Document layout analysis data

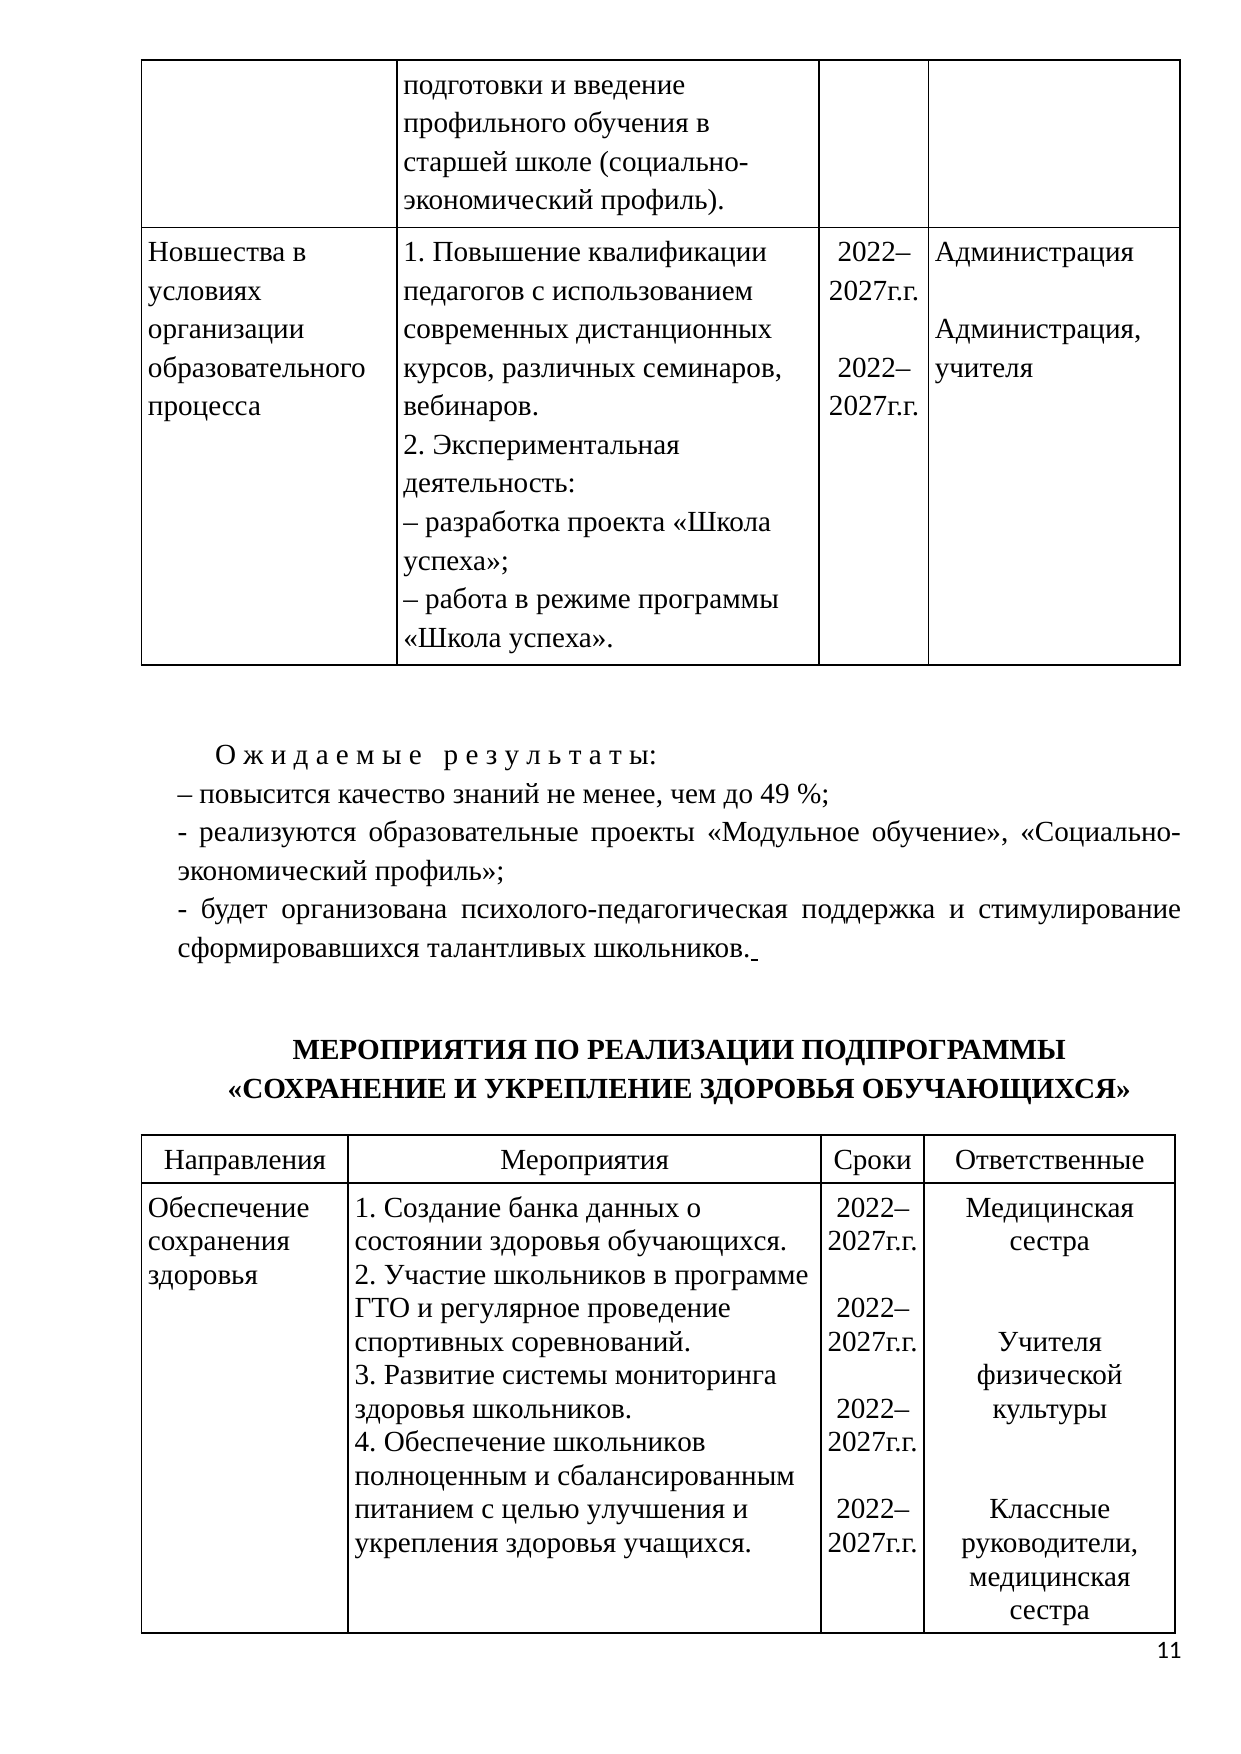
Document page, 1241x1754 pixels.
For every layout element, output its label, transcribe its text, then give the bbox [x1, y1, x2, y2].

text Мероприятия по реализации подпрограммы «Сохранение и укрепление здоровья обучающихся» [177, 1032, 1181, 1104]
table_cell 2022–2027г.г. 2022–2027г.г. [820, 228, 928, 664]
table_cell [925, 1184, 1174, 1632]
table_header Сроки [822, 1136, 923, 1182]
text – повысится качество знаний не менее, чем до 49 %; [177, 776, 1181, 809]
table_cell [820, 61, 928, 227]
table_header Ответственные [925, 1136, 1174, 1182]
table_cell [822, 1184, 923, 1632]
text О ж и д а е м ы е р е з у л ь т а т ы: [177, 737, 1181, 771]
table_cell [929, 61, 1179, 227]
table_cell Администрация Администрация, учителя [929, 228, 1179, 664]
table_header Мероприятия [349, 1136, 820, 1182]
table_cell 1. Повышение квалификации педагогов с использованием современных дистанционных курсов, различных семинаров, вебинаров. 2. Экспериментальная деятельность: – разработка проекта «Школа успеха»; – работа в режиме программы «Школа успеха». [398, 228, 818, 664]
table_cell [349, 1184, 820, 1632]
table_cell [398, 61, 818, 227]
table_cell Новшества в условиях организации образовательного процесса [142, 228, 396, 664]
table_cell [142, 1184, 347, 1632]
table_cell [142, 61, 396, 227]
table_header Направления [142, 1136, 347, 1182]
text - будет организована психолого-педагогическая поддержка и стимулирование сформировавшихся талантливых школьников. [177, 892, 1181, 964]
text - реализуются образовательные проекты «Модульное обучение», «Социально-экономический профиль»; [177, 814, 1181, 887]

**Exercise objective**
Print every line from the one that contains "table_cell [822, 1184, 923, 1632]" to the end of the records, exactly as written, and nothing more.

**Exercise answer**
table_cell [822, 1184, 923, 1632]
text О ж и д а е м ы е р е з у л ь т а т ы: [177, 737, 1181, 771]
table_cell [929, 61, 1179, 227]
table_cell Администрация Администрация, учителя [929, 228, 1179, 664]
table_header Мероприятия [349, 1136, 820, 1182]
table_cell 1. Повышение квалификации педагогов с использованием современных дистанционных курсов, различных семинаров, вебинаров. 2. Экспериментальная деятельность: – разработка проекта «Школа успеха»; – работа в режиме программы «Школа успеха». [398, 228, 818, 664]
table_cell [349, 1184, 820, 1632]
table_cell [398, 61, 818, 227]
table_cell Новшества в условиях организации образовательного процесса [142, 228, 396, 664]
table_cell [142, 1184, 347, 1632]
table_cell [142, 61, 396, 227]
table_header Направления [142, 1136, 347, 1182]
text - будет организована психолого-педагогическая поддержка и стимулирование сформировавшихся талантливых школьников. [177, 892, 1181, 964]
text - реализуются образовательные проекты «Модульное обучение», «Социально-экономический профиль»; [177, 814, 1181, 887]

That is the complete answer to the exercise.